6. **Map use case → method correctly.** See `use-cases.md`:
   - Live balance / owned-object / coin list → **gRPC `client.core.*`**.
   - Flexible multi-entity query for a frontend → **GraphQL RPC**.
   - Historical transaction > N days old → **GraphQL RPC (routes through archival)**.
   - Custom leaderboard / analytics across all events → **custom indexer**.
   - Transaction subscription / real-time effects feed → **gRPC streaming**.

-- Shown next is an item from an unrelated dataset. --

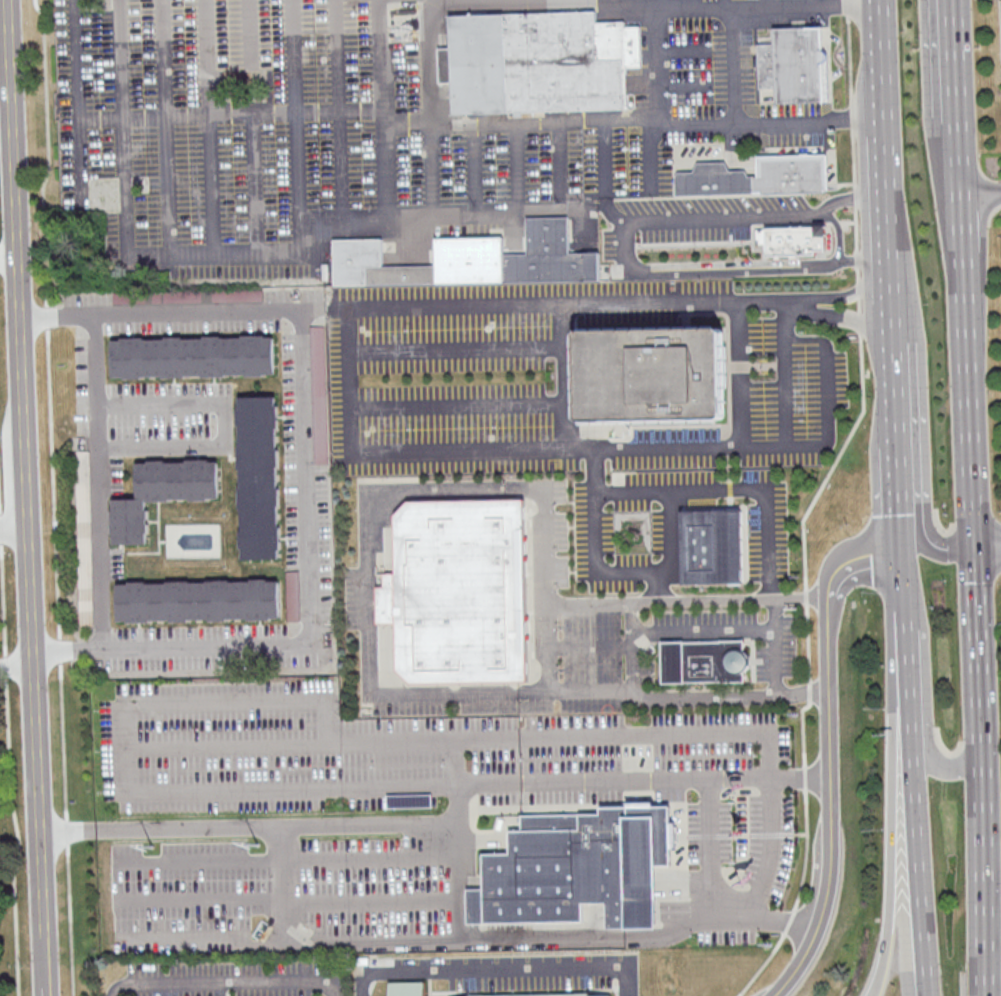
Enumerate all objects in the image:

   - Large files → **Walrus**.
7. **Read-after-write consistency varies by API.** For **GraphQL RPC**, queries nested under `executeTransaction` or `simulateTransaction` are evaluated in a special scope just after the executed/simulated transaction, without waiting for indexing. This provides consistent read-after-write for fields that don't require indexed history (e.g., effects, gas, object changes). Prefer selecting these fields in the same GraphQL request rather than making a separate indexed follow-up query. For **gRPC**, call `client.waitForTransaction({ digest })` before the follow-up read. In both cases, cross-node reads after a write are not guaranteed immediately visible.
8. **Cite docs when unsure.** All sources listed above.

### Common mistakes

- **Using `client.getObject` / `client.getOwnedObjects` / `client.getCoins`** — these are v1 JSON-RPC method names. v2 is `client.core.getObject` / `client.core.listOwnedObjects` / `client.core.listCoins` on any of the v2 clients.
- **Recommending "the Sui API" without specifying which.** "The Sui API" conflates three different interfaces with different use cases. Always name gRPC / GraphQL / JSON-RPC.
- **Telling users to "use the indexer"** for a simple query that gRPC covers in one method. Only reach for a custom indexer when you've outgrown the hosted APIs.
- **Storing images or large JSON "on Sui."** Sui's 250 KB object size limit and pricing model make this wrong. Use Walrus.
- **Assuming all three APIs return the same shape.** gRPC is protobuf; GraphQL is typed GraphQL; JSON-RPC is JSON with v1-specific nesting. Response shapes differ; field names differ; pagination differs.
- **Polling for events via JSON-RPC.** Use gRPC streaming / subscriptions instead. Polling is high-cost and high-latency.
- **Reading from an RPC node and writing to a different one expecting read-after-write consistency.** Fullnodes are eventually consistent across the network. For GraphQL, prefer selecting fields in the same `executeTransaction` mutation (execution-attached scope gives consistent results without indexing). For gRPC, read from the same node you wrote to, or `waitForTransaction` before cross-node reads.
- **Conflating "storage fund" with "storage service."** The storage fund is a tokenomics mechanism. It is not an API you call.
- **Assuming gRPC falls back to archival for pruned data.** It does not. GraphQL can route to archival when the operator configures it. For gRPC clients needing historical data, query the Archival Service directly (e.g., `archive.mainnet.sui.io:443`).
- **Assuming GraphQL archival routing is automatic.** It's operator-configured. If the GraphQL operator hasn't paired the service with an Archival Service backend, retention is limited to the Postgres database's retention policy.